▼▼▼

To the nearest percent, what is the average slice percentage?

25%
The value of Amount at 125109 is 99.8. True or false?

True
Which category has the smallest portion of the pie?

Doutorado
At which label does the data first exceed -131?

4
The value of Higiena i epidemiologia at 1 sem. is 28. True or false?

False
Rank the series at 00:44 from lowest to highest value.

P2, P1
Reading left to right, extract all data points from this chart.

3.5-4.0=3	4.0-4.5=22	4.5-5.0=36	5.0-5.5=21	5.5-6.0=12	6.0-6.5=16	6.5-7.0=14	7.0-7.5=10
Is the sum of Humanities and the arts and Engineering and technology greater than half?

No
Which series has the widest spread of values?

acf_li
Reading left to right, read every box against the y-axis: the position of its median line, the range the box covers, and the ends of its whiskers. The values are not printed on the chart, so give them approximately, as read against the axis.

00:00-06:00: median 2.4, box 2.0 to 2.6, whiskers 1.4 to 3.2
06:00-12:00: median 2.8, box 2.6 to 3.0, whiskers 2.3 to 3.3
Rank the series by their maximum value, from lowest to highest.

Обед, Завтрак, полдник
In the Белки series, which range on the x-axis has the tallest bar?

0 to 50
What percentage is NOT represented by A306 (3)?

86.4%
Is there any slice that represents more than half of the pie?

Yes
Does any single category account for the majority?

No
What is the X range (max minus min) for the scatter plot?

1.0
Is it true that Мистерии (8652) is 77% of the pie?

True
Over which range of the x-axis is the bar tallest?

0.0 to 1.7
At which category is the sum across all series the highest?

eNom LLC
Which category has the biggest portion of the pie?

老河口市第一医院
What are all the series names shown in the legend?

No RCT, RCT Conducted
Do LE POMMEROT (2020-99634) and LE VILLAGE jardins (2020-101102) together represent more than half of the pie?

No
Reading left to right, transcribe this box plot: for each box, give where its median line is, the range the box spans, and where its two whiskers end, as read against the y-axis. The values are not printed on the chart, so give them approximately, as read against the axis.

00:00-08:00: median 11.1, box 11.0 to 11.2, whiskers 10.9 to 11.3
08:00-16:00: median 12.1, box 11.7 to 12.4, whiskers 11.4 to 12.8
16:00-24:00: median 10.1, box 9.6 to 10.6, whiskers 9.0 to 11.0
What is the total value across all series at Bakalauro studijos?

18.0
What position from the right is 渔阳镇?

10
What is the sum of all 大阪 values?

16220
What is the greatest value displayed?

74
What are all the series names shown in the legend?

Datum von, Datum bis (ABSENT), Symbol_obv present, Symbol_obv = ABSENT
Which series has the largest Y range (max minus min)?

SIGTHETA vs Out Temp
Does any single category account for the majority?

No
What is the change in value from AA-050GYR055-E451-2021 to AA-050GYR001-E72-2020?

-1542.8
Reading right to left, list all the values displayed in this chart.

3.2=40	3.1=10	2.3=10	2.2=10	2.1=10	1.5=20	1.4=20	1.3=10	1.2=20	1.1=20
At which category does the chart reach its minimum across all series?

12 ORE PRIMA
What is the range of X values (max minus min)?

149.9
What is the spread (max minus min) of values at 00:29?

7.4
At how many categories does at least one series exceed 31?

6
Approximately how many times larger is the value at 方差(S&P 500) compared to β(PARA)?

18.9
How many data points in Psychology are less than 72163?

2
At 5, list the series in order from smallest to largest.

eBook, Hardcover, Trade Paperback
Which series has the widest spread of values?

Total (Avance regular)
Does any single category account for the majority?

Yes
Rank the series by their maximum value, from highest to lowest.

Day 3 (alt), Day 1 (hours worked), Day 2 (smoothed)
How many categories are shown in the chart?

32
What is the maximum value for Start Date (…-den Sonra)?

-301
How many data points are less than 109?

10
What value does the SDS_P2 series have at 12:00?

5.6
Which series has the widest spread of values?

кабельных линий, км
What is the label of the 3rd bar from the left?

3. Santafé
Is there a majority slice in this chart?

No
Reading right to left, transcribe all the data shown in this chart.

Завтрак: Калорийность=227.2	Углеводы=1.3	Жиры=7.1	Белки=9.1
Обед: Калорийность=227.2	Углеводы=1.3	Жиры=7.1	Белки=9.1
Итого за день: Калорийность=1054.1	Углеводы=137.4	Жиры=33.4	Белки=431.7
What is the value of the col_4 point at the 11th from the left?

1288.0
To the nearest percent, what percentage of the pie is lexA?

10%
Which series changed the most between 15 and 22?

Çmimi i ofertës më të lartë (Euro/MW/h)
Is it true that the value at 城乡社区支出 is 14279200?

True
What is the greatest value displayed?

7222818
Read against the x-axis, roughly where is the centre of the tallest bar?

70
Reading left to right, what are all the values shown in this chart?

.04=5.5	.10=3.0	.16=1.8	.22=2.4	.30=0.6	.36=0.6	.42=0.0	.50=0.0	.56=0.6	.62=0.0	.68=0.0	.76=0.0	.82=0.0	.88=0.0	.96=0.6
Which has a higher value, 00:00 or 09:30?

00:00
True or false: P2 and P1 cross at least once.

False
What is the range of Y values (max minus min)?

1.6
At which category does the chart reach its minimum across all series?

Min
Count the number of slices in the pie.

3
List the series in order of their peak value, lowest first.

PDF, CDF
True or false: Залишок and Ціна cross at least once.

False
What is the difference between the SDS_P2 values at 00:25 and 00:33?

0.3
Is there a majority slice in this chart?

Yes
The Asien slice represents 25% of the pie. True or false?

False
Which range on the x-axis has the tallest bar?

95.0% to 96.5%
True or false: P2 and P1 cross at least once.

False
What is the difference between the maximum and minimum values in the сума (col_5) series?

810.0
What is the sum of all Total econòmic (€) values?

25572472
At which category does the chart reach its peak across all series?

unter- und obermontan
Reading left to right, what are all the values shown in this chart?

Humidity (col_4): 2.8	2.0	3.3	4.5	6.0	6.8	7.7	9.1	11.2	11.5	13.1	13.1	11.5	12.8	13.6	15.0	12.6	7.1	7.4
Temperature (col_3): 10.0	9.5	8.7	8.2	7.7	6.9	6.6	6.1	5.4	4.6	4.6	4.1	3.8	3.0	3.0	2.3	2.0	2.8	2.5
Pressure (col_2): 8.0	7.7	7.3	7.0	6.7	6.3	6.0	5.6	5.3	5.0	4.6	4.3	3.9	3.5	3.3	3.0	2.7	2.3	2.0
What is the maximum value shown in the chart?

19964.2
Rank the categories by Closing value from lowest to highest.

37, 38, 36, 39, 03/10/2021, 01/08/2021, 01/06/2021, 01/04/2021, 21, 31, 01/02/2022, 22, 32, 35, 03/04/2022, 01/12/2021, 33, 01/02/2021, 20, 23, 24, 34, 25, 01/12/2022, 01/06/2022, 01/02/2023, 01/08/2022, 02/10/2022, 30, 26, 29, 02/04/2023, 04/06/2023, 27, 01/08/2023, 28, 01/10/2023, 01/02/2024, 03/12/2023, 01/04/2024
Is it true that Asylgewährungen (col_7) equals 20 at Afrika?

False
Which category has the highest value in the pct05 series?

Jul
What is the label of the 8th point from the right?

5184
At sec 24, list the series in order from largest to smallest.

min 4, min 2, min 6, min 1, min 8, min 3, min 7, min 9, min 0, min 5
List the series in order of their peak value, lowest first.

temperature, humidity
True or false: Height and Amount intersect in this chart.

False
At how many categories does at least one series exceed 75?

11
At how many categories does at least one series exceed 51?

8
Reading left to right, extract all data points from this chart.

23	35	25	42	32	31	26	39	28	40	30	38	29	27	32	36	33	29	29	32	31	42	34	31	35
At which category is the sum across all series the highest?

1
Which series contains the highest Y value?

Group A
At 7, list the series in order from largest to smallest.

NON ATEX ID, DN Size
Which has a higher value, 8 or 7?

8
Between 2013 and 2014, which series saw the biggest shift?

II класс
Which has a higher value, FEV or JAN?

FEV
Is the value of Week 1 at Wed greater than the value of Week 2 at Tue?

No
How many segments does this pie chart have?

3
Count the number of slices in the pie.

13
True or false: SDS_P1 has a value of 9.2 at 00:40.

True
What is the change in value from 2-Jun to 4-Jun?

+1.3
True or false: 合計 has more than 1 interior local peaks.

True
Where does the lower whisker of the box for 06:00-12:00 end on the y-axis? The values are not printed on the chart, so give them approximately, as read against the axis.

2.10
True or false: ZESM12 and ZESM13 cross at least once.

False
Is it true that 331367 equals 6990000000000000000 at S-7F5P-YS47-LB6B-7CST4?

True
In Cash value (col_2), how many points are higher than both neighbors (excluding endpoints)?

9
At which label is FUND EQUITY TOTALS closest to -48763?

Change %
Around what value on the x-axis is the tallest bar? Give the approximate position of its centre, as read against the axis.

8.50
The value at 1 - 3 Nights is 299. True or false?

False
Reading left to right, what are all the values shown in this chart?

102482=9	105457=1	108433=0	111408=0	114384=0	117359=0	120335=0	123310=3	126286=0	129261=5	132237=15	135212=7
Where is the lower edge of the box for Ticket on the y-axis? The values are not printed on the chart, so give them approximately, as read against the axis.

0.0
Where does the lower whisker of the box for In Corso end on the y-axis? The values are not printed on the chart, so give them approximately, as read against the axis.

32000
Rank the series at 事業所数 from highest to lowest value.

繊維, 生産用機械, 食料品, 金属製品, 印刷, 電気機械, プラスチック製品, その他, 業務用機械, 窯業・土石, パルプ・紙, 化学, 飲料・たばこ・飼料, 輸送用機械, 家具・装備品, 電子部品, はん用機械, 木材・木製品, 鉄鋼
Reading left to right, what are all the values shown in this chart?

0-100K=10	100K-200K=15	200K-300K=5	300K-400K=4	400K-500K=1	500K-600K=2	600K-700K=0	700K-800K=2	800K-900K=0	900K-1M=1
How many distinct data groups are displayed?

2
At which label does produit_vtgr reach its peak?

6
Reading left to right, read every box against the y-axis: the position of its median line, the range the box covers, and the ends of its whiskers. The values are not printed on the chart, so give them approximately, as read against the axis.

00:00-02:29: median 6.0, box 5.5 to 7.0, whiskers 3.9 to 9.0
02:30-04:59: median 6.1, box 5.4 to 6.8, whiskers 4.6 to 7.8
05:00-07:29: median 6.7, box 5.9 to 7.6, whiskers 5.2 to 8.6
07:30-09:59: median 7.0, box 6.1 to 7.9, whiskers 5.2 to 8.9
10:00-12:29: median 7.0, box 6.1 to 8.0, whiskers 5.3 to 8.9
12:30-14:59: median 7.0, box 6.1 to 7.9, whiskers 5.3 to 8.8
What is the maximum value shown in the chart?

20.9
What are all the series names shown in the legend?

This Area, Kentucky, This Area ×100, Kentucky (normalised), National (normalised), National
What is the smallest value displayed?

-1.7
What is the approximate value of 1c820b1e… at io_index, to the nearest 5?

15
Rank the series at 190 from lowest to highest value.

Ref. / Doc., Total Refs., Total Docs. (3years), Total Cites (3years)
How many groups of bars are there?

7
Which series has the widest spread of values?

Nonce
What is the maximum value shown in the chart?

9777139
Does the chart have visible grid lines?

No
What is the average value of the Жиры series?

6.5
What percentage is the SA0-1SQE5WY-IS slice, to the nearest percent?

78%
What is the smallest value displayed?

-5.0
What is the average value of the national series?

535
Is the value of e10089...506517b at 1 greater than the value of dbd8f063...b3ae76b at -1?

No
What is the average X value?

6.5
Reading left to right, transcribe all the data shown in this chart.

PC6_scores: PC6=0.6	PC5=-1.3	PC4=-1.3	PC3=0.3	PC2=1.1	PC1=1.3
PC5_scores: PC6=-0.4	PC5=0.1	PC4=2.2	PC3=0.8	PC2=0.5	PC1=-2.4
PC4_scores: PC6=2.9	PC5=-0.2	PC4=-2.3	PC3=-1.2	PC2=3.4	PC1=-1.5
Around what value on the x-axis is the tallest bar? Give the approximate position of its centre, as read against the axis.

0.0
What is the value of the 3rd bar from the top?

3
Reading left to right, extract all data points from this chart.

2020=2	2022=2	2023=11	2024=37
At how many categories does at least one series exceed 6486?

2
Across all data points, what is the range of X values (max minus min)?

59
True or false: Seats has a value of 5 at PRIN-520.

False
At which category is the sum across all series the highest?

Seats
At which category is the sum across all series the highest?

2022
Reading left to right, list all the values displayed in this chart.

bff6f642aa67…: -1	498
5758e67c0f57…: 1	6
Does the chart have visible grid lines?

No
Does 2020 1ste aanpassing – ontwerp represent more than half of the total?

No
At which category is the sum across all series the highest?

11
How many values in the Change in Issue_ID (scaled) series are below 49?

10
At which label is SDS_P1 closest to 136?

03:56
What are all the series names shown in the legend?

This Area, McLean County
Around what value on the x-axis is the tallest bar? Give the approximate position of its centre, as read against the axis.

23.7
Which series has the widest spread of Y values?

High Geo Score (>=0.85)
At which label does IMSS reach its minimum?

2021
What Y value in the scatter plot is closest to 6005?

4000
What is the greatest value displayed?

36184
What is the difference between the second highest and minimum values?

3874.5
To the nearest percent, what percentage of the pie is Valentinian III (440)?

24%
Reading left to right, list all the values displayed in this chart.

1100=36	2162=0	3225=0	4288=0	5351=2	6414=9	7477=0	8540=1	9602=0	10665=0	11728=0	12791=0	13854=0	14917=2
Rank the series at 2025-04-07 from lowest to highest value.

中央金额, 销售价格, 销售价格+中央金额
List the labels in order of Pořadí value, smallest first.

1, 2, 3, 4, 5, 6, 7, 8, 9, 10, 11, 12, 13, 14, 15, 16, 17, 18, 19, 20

▲▲▲

### About this exercise:
Please count the lines above that contain the string "exceed", treating uppercase and lowercase as different, and give only that number.

### Result of this exercise:
5